## Untersuchter Text
•••••
Wie man sieht, können die hier vorgestellten Ergebnisse zur Phase der Geburt und des Wochenbettes die Hauptthese des Buches, wonach die einzelnen Lebensstationen in der Vormoderne stärker als in der Moderne durch den Aspekt der Liminalität und der symbolischen Einhegung dieser Liminalität durch Separierungs-, Übergangs- und Wiedereingliederungsrituale geprägt waren, überzeugend belegen. Die anderen Kapitel steuern weitere stützende Befunde bei. Eine Ergänzung und eine kritische Anmerkung möchte der Rezensent trotzdem noch anbringen, ohne freilich damit die großen Verdienste dieser interessanten Studie schmälern zu wollen. Die Ergänzung: Auf S. 183 wird ausgeführt, dass die „Rolle von selbstständig agierenden Kaufmannsfrauen des 17. und 18. Jahrhunderts noch nicht systematisch erforscht“ worden sei. Diese Feststellung muss durch den Hinweis auf die wichtige Untersuchung von Susanne Schötz1 stark relativiert werden. Schötz legte eine faszinierende Studie zur Rolle der Kaufmannsfrauen in Leipzig vor und zwar behandelt sie darin sowohl die gehobenen Fernhandelskauffrauen als auch die einfachen und armen Lebensmittelhändlerinnen und Marktfrauen. Die Kritik: Zwar grenzt sich Greyerz auf S. 26 im Anschluss an die von Werner Trossbach und anderen formulierten Einwände ebenfalls deutlich von dem Konzept des „Ganzen Hauses“ ab, das Otto Brunner in den 1950er-Jahren entwickelt hatte.2 Dem materiellen Kern der Kritik an Brunner, dass nämlich die vormodernen Gesellschaften im Unterscheid zur modernen eine sehr große Zahl von mobilen und unverheirateten Menschen (Tagelöhner, Bettler, Soldaten, Schausteller, Hausierer usw.) aufwiesen, die ganz andere Lebensformen als die Angehörigen sesshafter Haushalte von selbstständigen Handwerkern, Bauern, Pfarrherren, städtischen Patriziern sowie von adligen Grund- und Gutsherren entwickelten, kann die Studie von Greyerz jedoch nicht Rechnung tragen. Denn die Selbstzeugnisse der Frühen Neuzeit stammen praktisch ausnahmslos von Autoren, die nicht diesen mobilen Milieus und Schichten entstammten. Für die Angehörigen sesshafter Haushalte stellen die Selbstzeugnisse jedoch eine ungemein aufschlussreiche Quelle dar, wie diese Studie eindrücklich zeigt.
•••••
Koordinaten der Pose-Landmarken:

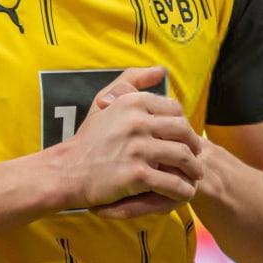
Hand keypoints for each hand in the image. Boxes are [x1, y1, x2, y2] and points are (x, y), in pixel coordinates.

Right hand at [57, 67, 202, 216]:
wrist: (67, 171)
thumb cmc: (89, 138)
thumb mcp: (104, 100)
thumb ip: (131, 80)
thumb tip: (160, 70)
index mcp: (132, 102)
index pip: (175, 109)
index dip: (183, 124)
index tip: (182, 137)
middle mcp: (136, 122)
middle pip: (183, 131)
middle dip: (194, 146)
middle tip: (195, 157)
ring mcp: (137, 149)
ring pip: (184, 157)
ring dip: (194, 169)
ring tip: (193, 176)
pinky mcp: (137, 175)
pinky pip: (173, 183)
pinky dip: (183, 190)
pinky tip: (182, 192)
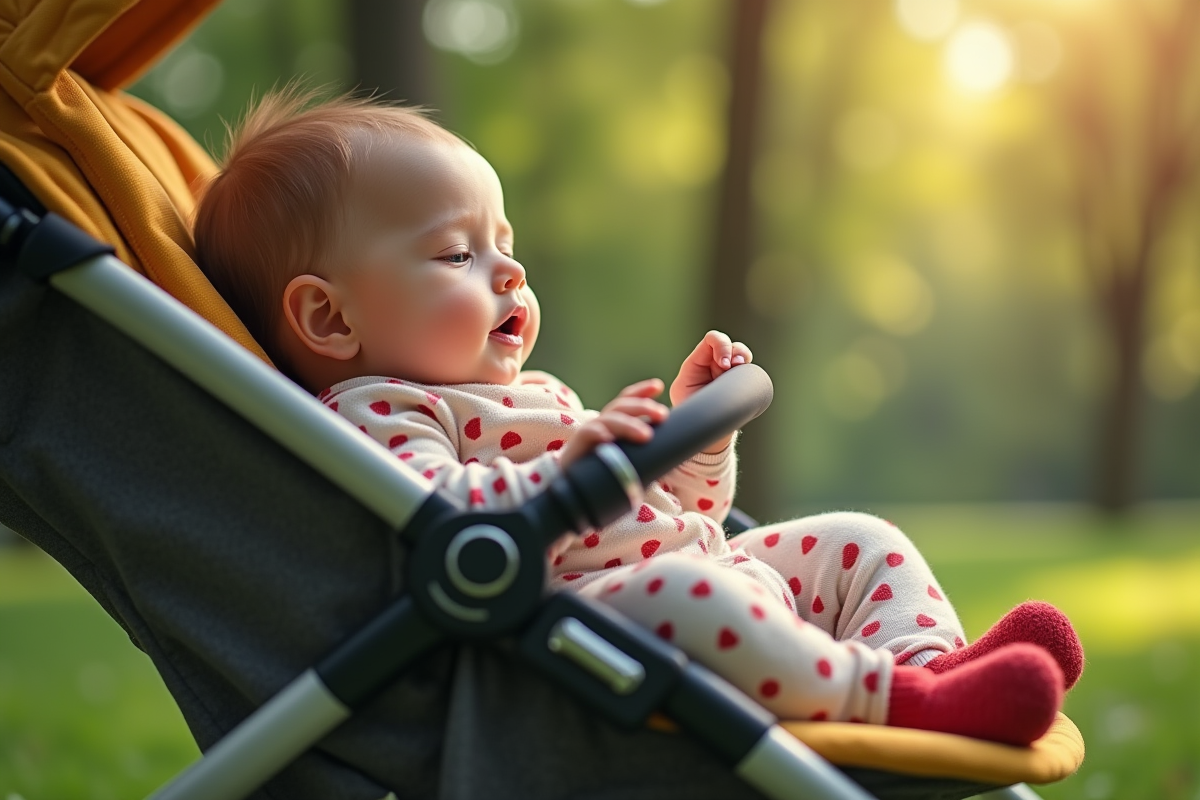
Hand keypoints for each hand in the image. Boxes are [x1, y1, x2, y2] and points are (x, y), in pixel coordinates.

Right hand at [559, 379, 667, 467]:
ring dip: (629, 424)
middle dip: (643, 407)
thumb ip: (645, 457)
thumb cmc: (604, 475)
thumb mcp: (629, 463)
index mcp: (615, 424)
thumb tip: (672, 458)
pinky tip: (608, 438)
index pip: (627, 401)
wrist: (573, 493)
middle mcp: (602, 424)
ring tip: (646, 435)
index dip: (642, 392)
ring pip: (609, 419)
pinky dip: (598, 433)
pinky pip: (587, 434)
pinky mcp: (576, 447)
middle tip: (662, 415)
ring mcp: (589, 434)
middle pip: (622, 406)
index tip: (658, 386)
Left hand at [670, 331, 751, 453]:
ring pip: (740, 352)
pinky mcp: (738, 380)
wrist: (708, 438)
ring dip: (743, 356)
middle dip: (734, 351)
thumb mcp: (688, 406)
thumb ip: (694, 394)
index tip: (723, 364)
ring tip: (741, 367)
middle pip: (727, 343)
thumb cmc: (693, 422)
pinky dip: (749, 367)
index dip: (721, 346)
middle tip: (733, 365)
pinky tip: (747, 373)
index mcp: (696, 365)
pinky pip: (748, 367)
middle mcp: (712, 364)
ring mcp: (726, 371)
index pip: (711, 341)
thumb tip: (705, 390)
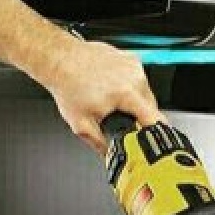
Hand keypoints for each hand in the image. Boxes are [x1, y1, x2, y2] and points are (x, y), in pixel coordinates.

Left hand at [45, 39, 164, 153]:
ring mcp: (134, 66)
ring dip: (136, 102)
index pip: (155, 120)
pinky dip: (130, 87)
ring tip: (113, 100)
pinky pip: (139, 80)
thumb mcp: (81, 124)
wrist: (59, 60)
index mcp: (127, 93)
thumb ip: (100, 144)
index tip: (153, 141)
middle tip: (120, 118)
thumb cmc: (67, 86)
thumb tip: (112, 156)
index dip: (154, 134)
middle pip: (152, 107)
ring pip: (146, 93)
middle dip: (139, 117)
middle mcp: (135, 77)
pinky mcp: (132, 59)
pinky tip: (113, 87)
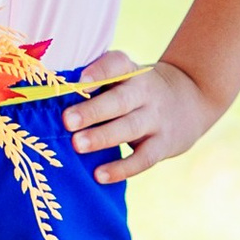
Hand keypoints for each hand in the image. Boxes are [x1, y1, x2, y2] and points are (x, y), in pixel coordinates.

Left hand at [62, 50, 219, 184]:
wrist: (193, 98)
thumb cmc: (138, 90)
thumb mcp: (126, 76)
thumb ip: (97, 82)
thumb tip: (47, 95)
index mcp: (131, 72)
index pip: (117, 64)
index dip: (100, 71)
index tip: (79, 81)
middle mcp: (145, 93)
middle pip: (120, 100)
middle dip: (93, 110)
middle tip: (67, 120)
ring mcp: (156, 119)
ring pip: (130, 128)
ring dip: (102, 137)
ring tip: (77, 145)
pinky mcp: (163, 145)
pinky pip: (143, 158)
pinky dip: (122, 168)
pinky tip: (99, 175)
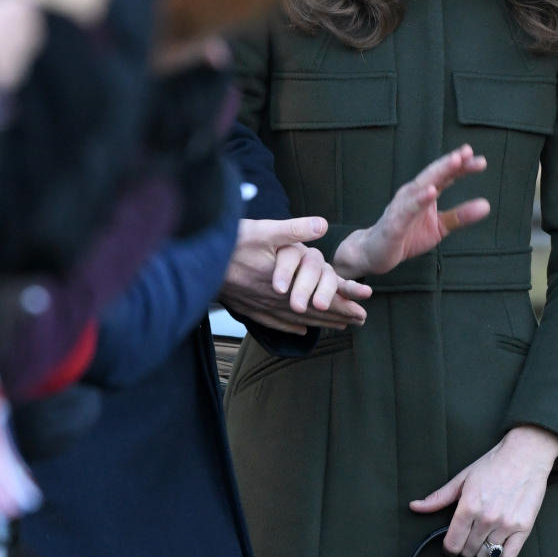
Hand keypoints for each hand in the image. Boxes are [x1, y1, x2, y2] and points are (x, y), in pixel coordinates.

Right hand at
•••••
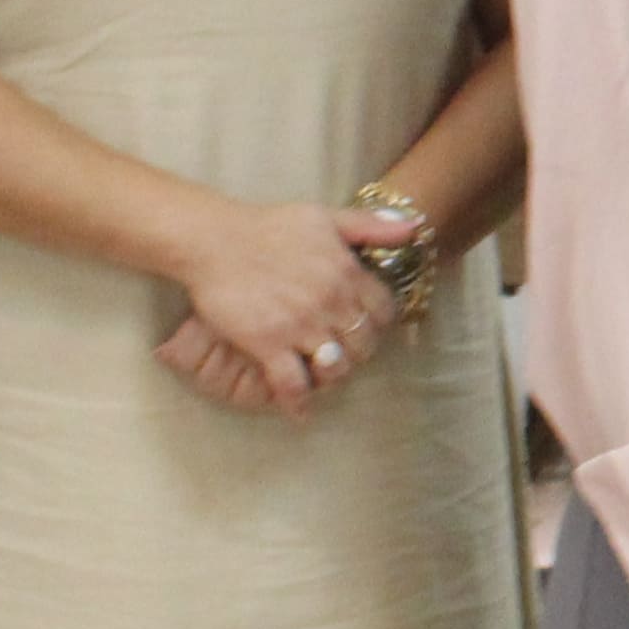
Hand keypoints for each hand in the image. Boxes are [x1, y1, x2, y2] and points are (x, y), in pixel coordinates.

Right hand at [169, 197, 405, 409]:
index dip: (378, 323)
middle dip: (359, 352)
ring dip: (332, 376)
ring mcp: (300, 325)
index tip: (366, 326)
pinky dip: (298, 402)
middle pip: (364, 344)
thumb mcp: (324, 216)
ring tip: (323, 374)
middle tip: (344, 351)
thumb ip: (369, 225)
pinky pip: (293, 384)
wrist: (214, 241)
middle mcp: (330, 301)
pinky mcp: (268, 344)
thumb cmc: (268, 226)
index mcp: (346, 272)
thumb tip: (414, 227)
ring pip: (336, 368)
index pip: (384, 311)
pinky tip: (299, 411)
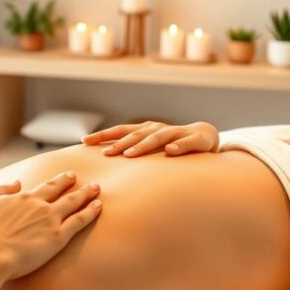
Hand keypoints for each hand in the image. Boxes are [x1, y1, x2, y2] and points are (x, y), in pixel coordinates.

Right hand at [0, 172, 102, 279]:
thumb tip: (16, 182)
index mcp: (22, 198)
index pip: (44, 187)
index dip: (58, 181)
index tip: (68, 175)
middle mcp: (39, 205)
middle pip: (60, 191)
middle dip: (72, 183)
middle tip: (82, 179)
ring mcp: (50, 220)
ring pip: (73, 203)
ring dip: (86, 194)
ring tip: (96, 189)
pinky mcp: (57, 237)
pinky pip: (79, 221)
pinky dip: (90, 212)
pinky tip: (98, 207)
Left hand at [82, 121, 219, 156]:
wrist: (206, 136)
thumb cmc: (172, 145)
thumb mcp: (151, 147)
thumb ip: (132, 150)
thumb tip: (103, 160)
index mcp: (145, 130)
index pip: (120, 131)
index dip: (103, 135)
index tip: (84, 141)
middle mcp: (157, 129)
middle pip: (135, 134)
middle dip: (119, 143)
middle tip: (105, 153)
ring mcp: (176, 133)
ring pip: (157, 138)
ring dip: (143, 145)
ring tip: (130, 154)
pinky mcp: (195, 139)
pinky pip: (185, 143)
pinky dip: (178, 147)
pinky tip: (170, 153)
•••••
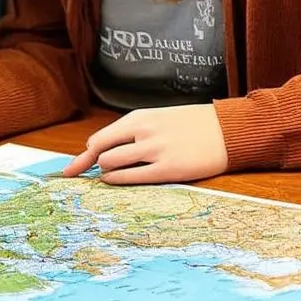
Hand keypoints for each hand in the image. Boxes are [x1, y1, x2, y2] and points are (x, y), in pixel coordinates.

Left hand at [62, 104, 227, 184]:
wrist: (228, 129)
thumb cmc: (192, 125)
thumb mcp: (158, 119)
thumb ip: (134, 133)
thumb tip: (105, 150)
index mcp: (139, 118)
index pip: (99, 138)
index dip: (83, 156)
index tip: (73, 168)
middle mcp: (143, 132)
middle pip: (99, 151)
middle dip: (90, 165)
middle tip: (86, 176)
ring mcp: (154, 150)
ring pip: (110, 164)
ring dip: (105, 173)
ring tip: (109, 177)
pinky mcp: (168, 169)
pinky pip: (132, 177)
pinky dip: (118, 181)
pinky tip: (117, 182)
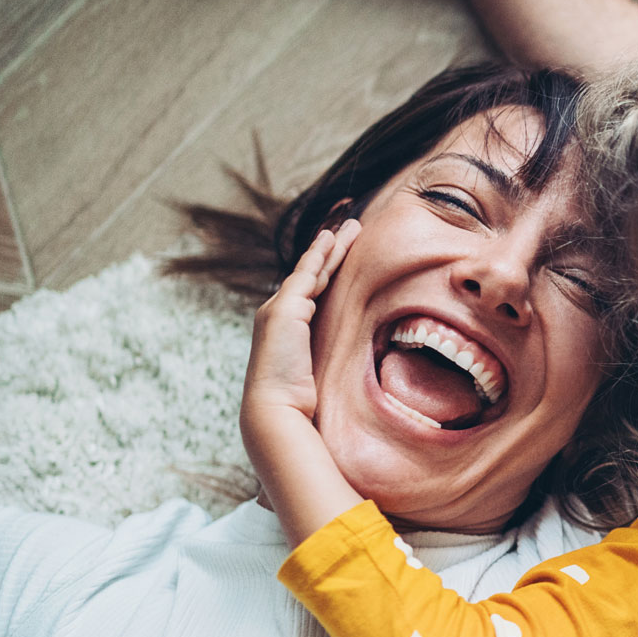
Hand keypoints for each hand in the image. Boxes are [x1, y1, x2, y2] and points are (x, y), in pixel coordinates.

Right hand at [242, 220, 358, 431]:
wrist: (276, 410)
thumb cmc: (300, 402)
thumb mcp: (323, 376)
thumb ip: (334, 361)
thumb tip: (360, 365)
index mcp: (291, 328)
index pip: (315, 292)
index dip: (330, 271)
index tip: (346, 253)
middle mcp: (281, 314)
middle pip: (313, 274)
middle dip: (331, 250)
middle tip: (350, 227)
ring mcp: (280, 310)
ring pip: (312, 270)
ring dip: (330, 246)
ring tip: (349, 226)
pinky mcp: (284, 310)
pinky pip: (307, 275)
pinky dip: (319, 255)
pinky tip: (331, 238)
•••••
## Aufgabe
Beantworte anhand der Rezension diese Fragen:
1. Auf welcher Seite steht die Aussage, die Rolle selbstständig agierender Kaufmannsfrauen des 17. und 18. Jahrhunderts sei noch nicht systematisch erforscht?
2. In welcher Stadt untersuchte Susanne Schötz die Rolle der Kaufmannsfrauen?
3. Wer entwickelte das Konzept des „Ganzen Hauses“, und in welchem Jahrzehnt?

## Schriftliche Antwort
1. Auf S. 183.
2. In Leipzig.
3. Otto Brunner, in den 1950er-Jahren.